At what month/age we can start give bones.


----------



## DeeMcB (Nov 28, 2010)

Ezra caught a rabbit (okay, it was already injured) and ate it right there in the field! Rabbit bones are small & edible - no worries there.

x3don, if you're going to feed Raw Meaty Bones, anytime! Raw feeding breeders wean straight to raw. Puppies may have the easiest time with bone-in chicken breasts as chicken ribs are easy to handle. You can move up to chicken thighs & drumsticks after that.

If you mean just recreational bones for chewing, I'm not sure. Weight bearing bones on large animals can be really hard and might break puppy teeth. I'll let someone who has more info answer that one.


----------



## ponyfarm (Apr 11, 2010)

My dogs snarf down the random dead rabbits and squirrels left behind by the wild critters. Of course, the meat is fresh frozen! Anyway,, the dogs seem just fine. Great poops, by the way.


----------



## Lauri & The Gang (Jun 28, 2001)

Young rabbit bones are not that much harder than chicken bones. The older the rabbit gets the tougher the bones are.

That being said, my dogs CKC (Catch, Kill and Consume) wild rabbits all the time. None of them have problems with the bones.


----------



## Lauri & The Gang (Jun 28, 2001)

x3don said:


> At what month/age we can start give bones.


My GSD started on chicken bones at 9 weeks of age. I wean puppies directly to raw and they get bones starting at 4 weeks of age (can't really consume them for a few weeks, though).

Forgot to add - those are always *RAW *bones, never cooked.


----------



## DrDoom (Nov 7, 2007)

Man, I would give anything to watch Bear catch a rabbit and eat it, lol. The other day one ran out of the woods, skirted along the edge for a good fifty yards, then ducked back in. Bear was laying right by it's path. AFTER it was gone he got up, went to where it went back in, and woofed. Old man, lol. Those days are behind him.


----------



## Lauri & The Gang (Jun 28, 2001)

DrDoom said:


> Man, I would give anything to watch Bear catch a rabbit and eat it, lol. The other day one ran out of the woods, skirted along the edge for a good fifty yards, then ducked back in. Bear was laying right by it's path. AFTER it was gone he got up, went to where it went back in, and woofed.


That is the canine equivalent of " ... and STAY out!"

It's not always nice when dogs catch rabbits. If they don't do a quick, clean kill the rabbits scream - like a small child being tortured. Ugh!


----------



## Lin (Jul 3, 2007)

Lauri & The Gang said:


> It's not always nice when dogs catch rabbits. If they don't do a quick, clean kill the rabbits scream - like a small child being tortured. Ugh!

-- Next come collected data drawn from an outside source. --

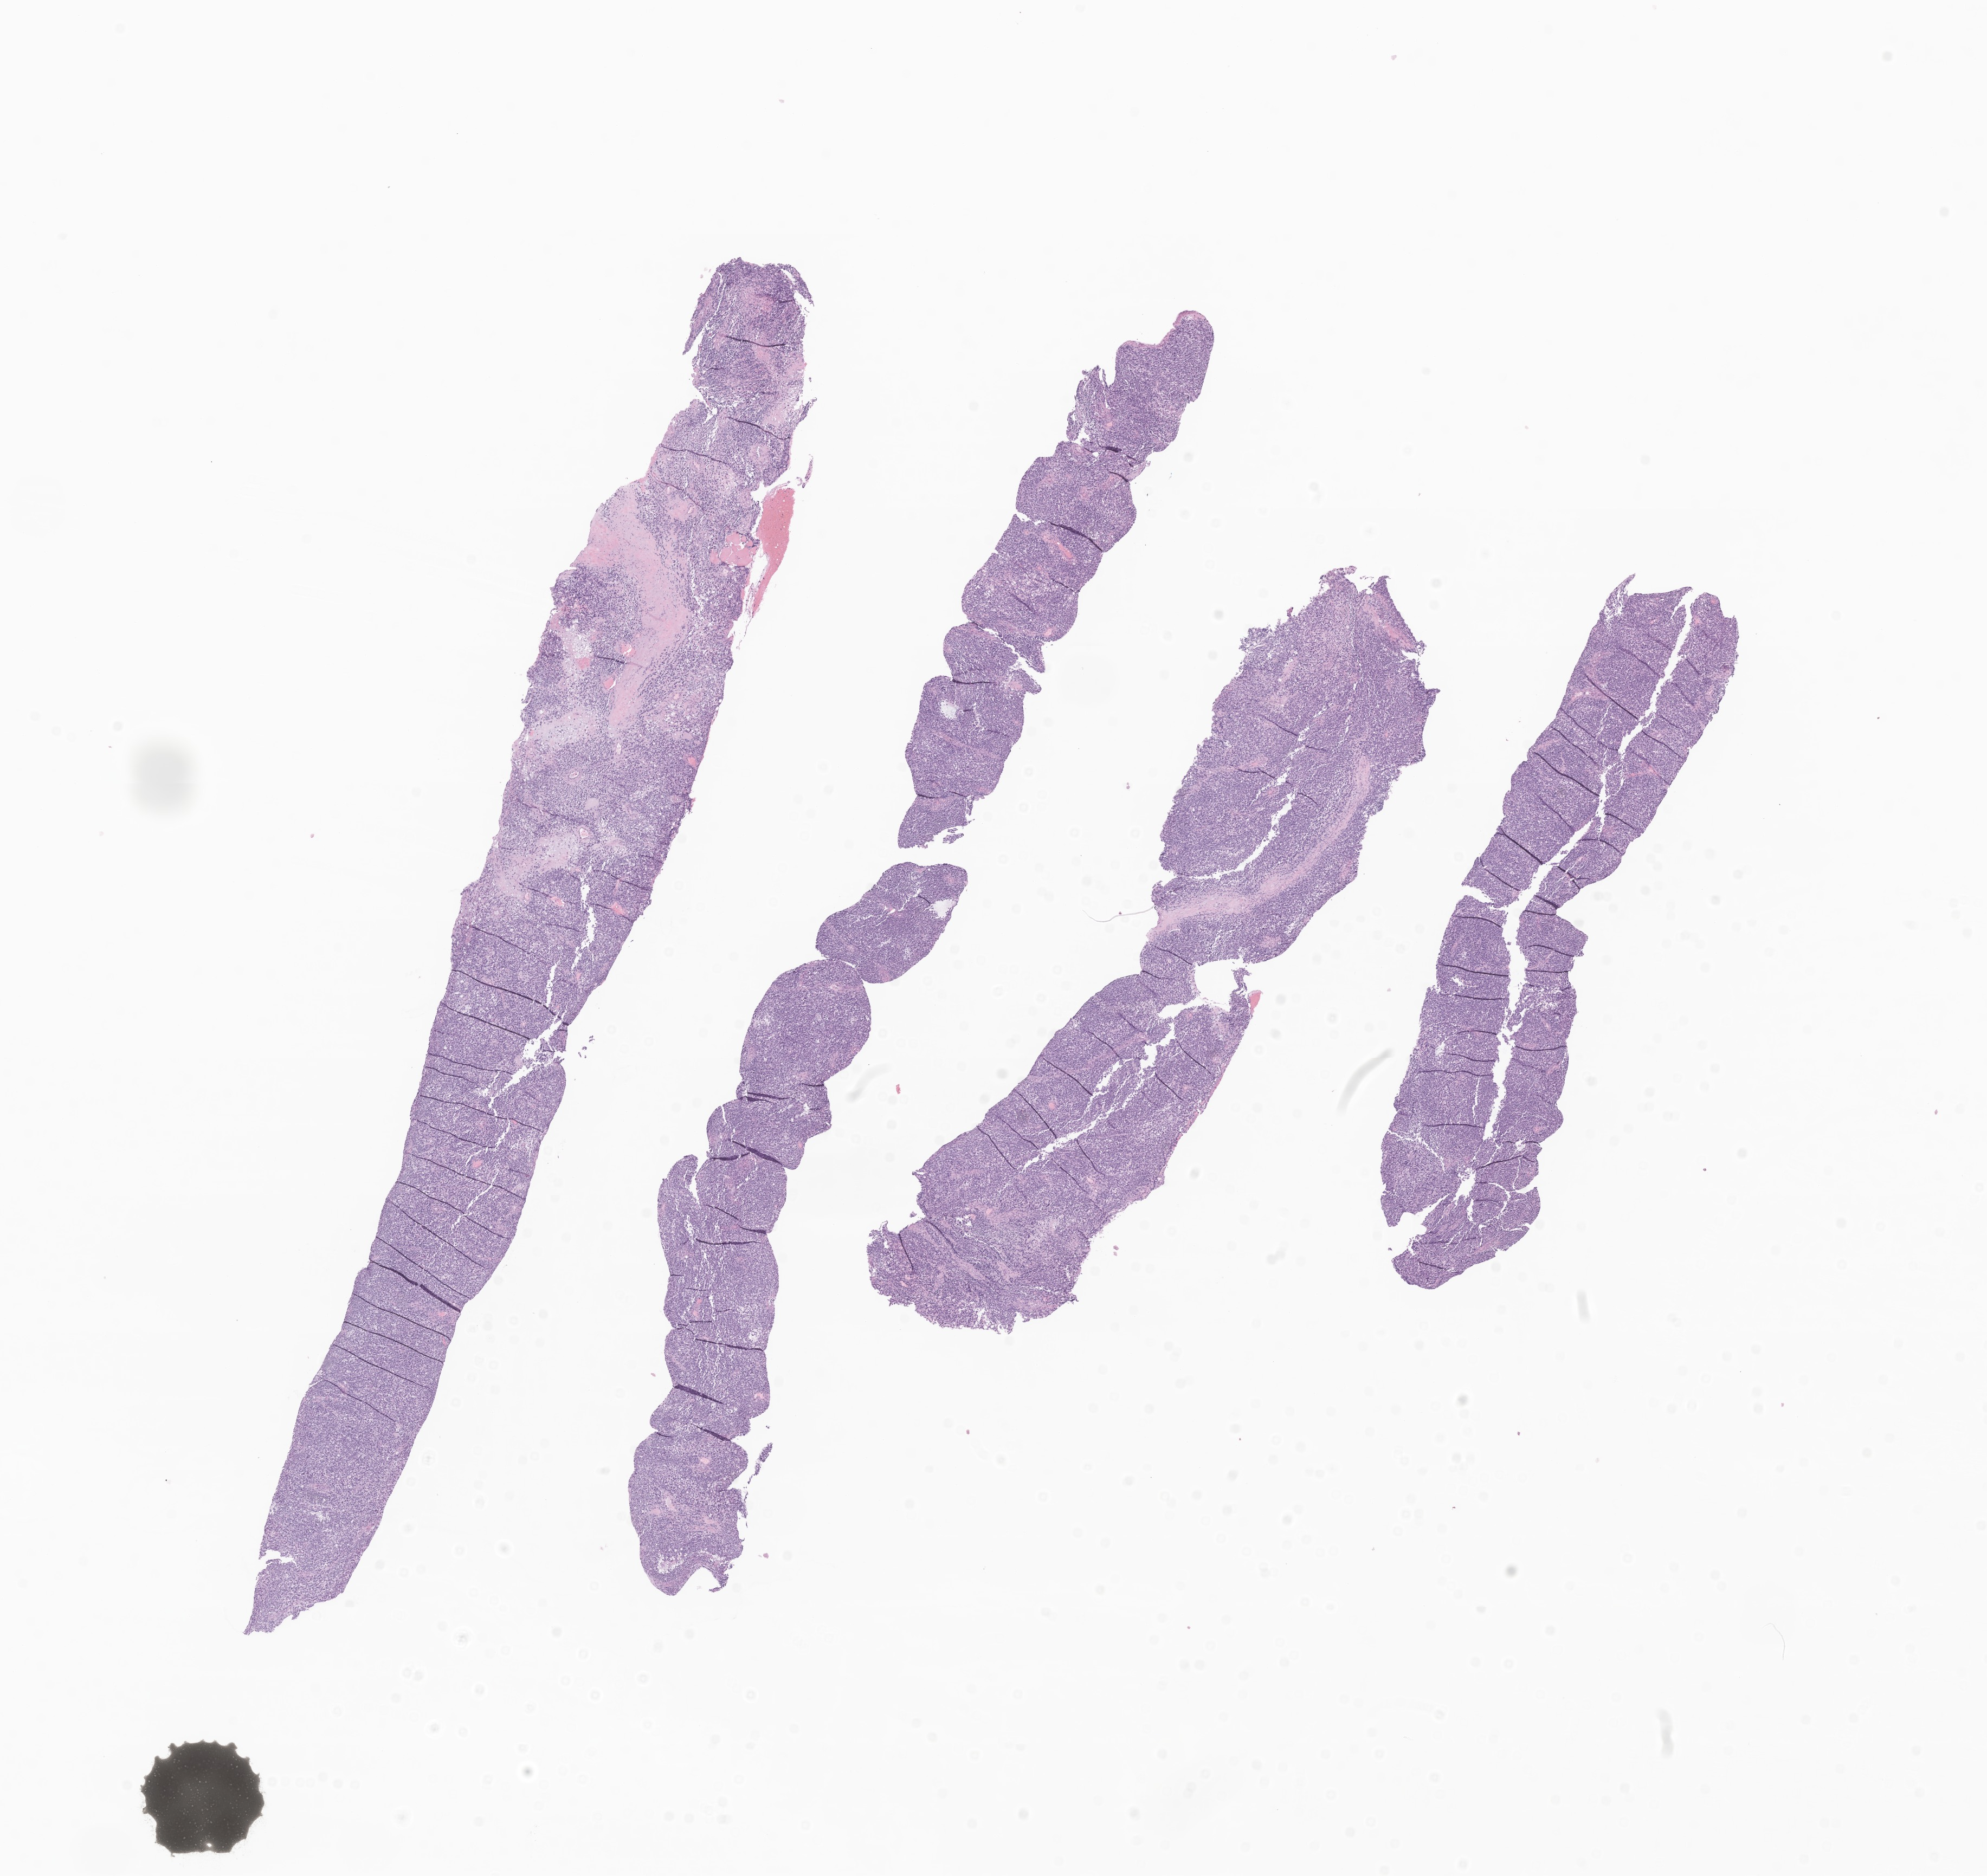
Whole-slide image, H&E stain of tumor tissue from the soft tissue, a low-resolution overview of the entire scanned area, about 15.5 x 14.6 mm, FFPE section. Patient male; age 128 months (10 years 8 months).
Diagnosis: Embryonal rhabdomyosarcoma, NOS.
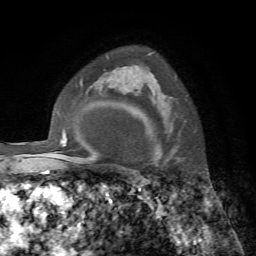
Breast MRI, one axial slice; position 53 of 72 along the scan axis; cropped to one breast; dynamic contrast-enhanced series, time point 2 of 7 at this slice position (early post-contrast); 1.5 T; TE 4.2 ms, TR 8.7 ms; 2.2 mm slice thickness; 256 × 256 image matrix, field of view 180 × 180 mm. Female patient.
Structures marked on this image (semi-automatic segmentation, software-assisted and operator-edited):
- enhancing-tissue mask used for the functional tumour volume (all voxels passing the contrast-enhancement thresholds inside the analysis volume; usually the tumour): bounding box <137,52,153,67> (left, top, right, bottom; pixels)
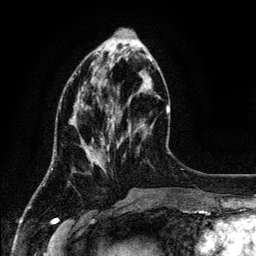
Breast MRI (dynamic contrast-enhanced), one axial slice. Position 43 of 134 along the scan axis. Cropped to one breast. Dynamic contrast-enhanced series, time point 2 of 6 at this slice position (early post-contrast). 3 T. TE 4.2 ms, TR 7.9 ms. 256 × 256 image matrix, field of view 170 × 170 mm. Female patient.
Annotated regions visible in this slice (semi-automatic segmentation, software-assisted and operator-edited):
- enhancing-tissue mask used for the functional tumour volume (all voxels passing the contrast-enhancement thresholds inside the analysis volume; usually the tumour): box from (x=71, y=61) to (x=151, y=147) px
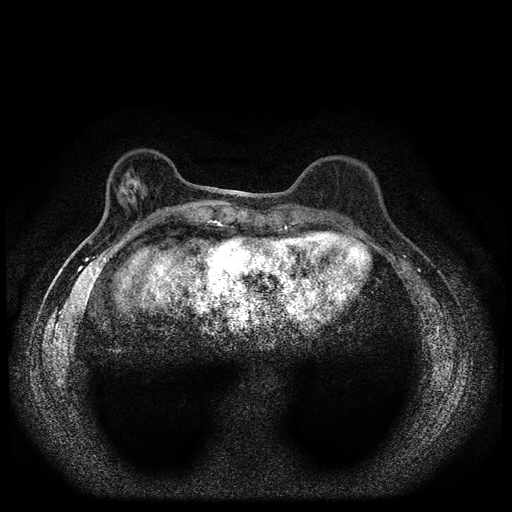
Breast MRI (dynamic contrast-enhanced, multi-phase), one axial slice; slice 29 of 112 in the series (ordered by position); dynamic contrast-enhanced series, time point 2 of 5 at this slice position (early post-contrast); 1.5 T; TE 2.7 ms, TR 5.4 ms; 2 mm slice thickness; 512 × 512 image matrix, field of view 320 × 320 mm. Patient: female, 61 years.
Outlined on this slice (semi-automatic segmentation, software-assisted and operator-edited):
- breast lesion (labelled benign in the annotation): box from (x=119, y=169) to (x=141, y=205) px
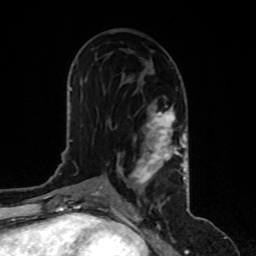
Breast MRI, one axial slice. Position 48 of 80 along the scan axis. Cropped to one breast. Dynamic contrast-enhanced series, time point 2 of 8 at this slice position (early post-contrast). 1.5 T. TE 4.2 ms, TR 7 ms. 2 mm slice thickness. 256 × 256 image matrix, field of view 170 × 170 mm. Female patient.
Annotated regions visible in this slice (semi-automatic segmentation, software-assisted and operator-edited):
- enhancing-tissue mask used for the functional tumour volume (all voxels passing the contrast-enhancement thresholds inside the analysis volume; usually the tumour): box from (x=119, y=106) to (x=187, y=193) px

I used to be a rabbit breeder.... Rabbits only scream when they feel their life is in danger. The first time I heard it, it nearly gave me nightmares. I got semi used to it down the line as the babies (6 wks) would sometimes scream during ear tattooing.


----------



## DrDoom (Nov 7, 2007)

Yeah, he had gotten them in the past, but he must have been good because I never heard them scream. Been a long time though.


----------



## Lilie (Feb 3, 2010)

Lin said:


> I used to be a rabbit breeder.... Rabbits only scream when they feel their life is in danger. The first time I heard it, it nearly gave me nightmares. I got semi used to it down the line as the babies (6 wks) would sometimes scream during ear tattooing.


 
Silence of the Lambs comes to mind.....


----------